_WRITTEN TASK_
Report every line in the records below that contains the string "name", copying each such line in full.

========

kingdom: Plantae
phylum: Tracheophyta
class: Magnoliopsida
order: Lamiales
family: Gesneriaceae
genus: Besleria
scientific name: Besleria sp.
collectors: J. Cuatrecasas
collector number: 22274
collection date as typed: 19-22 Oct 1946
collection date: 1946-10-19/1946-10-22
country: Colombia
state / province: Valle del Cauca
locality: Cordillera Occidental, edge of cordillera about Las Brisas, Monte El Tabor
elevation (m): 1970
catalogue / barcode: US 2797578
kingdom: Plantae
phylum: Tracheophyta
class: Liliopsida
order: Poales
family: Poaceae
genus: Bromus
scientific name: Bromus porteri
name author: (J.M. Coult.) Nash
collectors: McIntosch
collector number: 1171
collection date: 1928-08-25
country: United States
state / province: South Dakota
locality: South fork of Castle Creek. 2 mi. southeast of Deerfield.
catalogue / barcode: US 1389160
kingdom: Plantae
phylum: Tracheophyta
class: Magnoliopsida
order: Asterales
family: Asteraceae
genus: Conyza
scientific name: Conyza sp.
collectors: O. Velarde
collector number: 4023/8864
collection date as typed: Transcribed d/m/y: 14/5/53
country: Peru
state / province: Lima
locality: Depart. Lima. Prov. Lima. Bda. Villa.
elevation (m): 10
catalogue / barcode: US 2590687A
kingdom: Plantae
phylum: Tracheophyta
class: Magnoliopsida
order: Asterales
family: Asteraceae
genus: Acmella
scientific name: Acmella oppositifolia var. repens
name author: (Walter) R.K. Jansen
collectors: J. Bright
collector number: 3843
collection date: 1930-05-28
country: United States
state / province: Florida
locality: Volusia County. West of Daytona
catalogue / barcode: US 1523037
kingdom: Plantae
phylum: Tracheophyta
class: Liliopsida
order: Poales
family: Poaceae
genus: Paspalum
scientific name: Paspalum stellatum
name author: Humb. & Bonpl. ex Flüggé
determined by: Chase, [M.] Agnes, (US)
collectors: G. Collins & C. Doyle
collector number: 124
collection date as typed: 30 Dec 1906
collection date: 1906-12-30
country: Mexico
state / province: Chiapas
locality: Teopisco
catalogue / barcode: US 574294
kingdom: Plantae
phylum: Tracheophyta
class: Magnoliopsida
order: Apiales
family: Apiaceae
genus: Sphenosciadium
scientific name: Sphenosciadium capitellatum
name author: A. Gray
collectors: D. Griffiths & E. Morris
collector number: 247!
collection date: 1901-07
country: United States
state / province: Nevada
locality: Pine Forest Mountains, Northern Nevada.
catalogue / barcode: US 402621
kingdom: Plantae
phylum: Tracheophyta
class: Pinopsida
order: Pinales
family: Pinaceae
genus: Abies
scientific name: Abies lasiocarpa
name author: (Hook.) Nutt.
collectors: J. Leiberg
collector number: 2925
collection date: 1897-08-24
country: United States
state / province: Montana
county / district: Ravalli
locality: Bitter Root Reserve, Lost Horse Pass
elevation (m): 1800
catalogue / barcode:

========

_TASK OUTPUT_
scientific name: Besleria sp.
scientific name: Bromus porteri
name author: (J.M. Coult.) Nash
scientific name: Conyza sp.
scientific name: Acmella oppositifolia var. repens
name author: (Walter) R.K. Jansen
scientific name: Paspalum stellatum
name author: Humb. & Bonpl. ex Flüggé
scientific name: Sphenosciadium capitellatum
name author: A. Gray
scientific name: Abies lasiocarpa
name author: (Hook.) Nutt.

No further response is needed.